=== Instructions to follow ===
Keep the pictures out of the copy and repeat the records exactly.

=== Given data ===
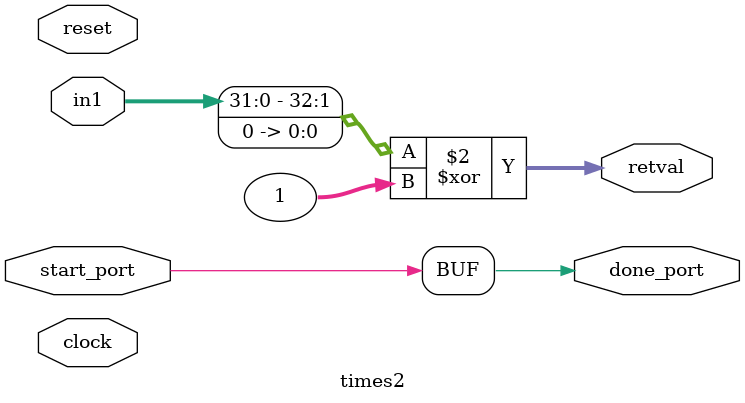
<source format=v>
module plus(clock, reset, start_port, done_port, in1, in2, retval);
	input clock;
	input reset;
	input start_port;
	input [32:0] in1;
	input [32:0] in2;
	output done_port;
	output [32:0] retval;
	assign done_port = start_port;
	assign retval = in1 + in2;
endmodule

module minus(clock, reset, start_port, done_port, in1, in2, retval);
	input clock;
	input reset;
	input start_port;
	input [32:0] in1;
	input [32:0] in2;
	output done_port;
	output [32:0] retval;
	assign done_port = start_port;
	assign retval = in1 - in2;
endmodule

module times(clock, reset, start_port, done_port, in1, in2, retval);
	input clock;
	input reset;
	input start_port;
	input [32:0] in1;
	input [32:0] in2;
	output done_port;
	output [32:0] retval;
	assign done_port = start_port;
	assign retval = in1 * in2;
endmodule

module divide(clock, reset, start_port, done_port, in1, in2, retval);
	input clock;
	input reset;
	input start_port;
	input [32:0] in1;
	input [32:0] in2;
	output done_port;
	output [32:0] retval;
	assign done_port = start_port;
	assign retval = in1 / in2;
endmodule

module times2(clock, reset, start_port, done_port, in1, retval);
	input clock;
	input reset;
	input start_port;
	input [32:0] in1;
	output done_port;
	output [32:0] retval;
	assign done_port = start_port;
	assign retval = (in1 << 1) ^ 32'b01;
endmodule

</source>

=== Written response ===
<source format=v>
module plus(clock, reset, start_port, done_port, in1, in2, retval);
	input clock;
	input reset;
	input start_port;
	input [32:0] in1;
	input [32:0] in2;
	output done_port;
	output [32:0] retval;
	assign done_port = start_port;
	assign retval = in1 + in2;
endmodule

module minus(clock, reset, start_port, done_port, in1, in2, retval);
	input clock;
	input reset;
	input start_port;
	input [32:0] in1;
	input [32:0] in2;
	output done_port;
	output [32:0] retval;
	assign done_port = start_port;
	assign retval = in1 - in2;
endmodule

module times(clock, reset, start_port, done_port, in1, in2, retval);
	input clock;
	input reset;
	input start_port;
	input [32:0] in1;
	input [32:0] in2;
	output done_port;
	output [32:0] retval;
	assign done_port = start_port;
	assign retval = in1 * in2;
endmodule

module divide(clock, reset, start_port, done_port, in1, in2, retval);
	input clock;
	input reset;
	input start_port;
	input [32:0] in1;
	input [32:0] in2;
	output done_port;
	output [32:0] retval;
	assign done_port = start_port;
	assign retval = in1 / in2;
endmodule

module times2(clock, reset, start_port, done_port, in1, retval);
	input clock;
	input reset;
	input start_port;
	input [32:0] in1;
	output done_port;
	output [32:0] retval;
	assign done_port = start_port;
	assign retval = (in1 << 1) ^ 32'b01;
endmodule

</source>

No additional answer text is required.